→ **Work request**:
Each line below from the one containing "ent writing" through the one containing "head straight to the line to board the boat!" is to be given again exactly, and no line outside that span.

→ **Input**:
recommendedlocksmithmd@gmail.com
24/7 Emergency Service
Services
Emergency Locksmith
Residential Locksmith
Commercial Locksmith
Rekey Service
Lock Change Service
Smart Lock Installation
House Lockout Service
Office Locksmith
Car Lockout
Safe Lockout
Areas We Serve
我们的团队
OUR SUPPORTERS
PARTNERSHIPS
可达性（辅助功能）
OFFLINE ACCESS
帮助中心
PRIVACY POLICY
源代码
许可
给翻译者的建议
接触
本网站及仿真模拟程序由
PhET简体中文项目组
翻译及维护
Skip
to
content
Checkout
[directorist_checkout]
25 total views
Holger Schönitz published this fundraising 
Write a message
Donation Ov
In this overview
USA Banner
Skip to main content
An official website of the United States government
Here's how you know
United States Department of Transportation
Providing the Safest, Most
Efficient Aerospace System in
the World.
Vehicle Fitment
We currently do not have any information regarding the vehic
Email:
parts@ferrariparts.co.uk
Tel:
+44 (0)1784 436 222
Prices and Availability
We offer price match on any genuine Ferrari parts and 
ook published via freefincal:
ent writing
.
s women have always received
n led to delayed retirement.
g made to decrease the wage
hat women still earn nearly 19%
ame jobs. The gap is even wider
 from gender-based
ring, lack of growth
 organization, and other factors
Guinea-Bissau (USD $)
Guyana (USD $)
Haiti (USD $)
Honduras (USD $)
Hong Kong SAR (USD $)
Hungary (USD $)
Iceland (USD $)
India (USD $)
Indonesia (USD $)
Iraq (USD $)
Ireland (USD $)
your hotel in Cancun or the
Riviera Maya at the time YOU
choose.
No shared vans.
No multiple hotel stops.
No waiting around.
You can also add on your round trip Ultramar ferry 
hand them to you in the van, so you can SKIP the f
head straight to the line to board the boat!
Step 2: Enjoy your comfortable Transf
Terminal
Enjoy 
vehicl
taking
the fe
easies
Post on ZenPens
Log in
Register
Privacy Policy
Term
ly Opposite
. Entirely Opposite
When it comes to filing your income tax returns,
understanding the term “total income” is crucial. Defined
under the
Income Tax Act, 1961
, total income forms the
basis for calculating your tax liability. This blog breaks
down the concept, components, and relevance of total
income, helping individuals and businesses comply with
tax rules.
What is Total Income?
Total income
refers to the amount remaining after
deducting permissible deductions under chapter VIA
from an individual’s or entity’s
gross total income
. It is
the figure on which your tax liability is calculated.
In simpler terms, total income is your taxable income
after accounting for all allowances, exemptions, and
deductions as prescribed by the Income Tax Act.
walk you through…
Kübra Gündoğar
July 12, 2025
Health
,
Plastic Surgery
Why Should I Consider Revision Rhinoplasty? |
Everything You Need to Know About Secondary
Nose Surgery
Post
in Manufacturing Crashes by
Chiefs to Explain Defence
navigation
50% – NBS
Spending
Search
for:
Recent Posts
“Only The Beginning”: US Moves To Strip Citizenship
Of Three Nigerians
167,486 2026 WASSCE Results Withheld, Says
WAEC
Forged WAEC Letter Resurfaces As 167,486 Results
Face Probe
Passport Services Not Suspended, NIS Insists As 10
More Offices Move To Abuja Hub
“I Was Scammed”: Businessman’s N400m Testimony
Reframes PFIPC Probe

→ **The answer**:
ent writing
.
s women have always received
n led to delayed retirement.
g made to decrease the wage
hat women still earn nearly 19%
ame jobs. The gap is even wider
 from gender-based
ring, lack of growth
 organization, and other factors
Guinea-Bissau (USD $)
Guyana (USD $)
Haiti (USD $)
Honduras (USD $)
Hong Kong SAR (USD $)
Hungary (USD $)
Iceland (USD $)
India (USD $)
Indonesia (USD $)
Iraq (USD $)
Ireland (USD $)
your hotel in Cancun or the
Riviera Maya at the time YOU
choose.
No shared vans.
No multiple hotel stops.
No waiting around.
You can also add on your round trip Ultramar ferry 
hand them to you in the van, so you can SKIP the f
head straight to the line to board the boat!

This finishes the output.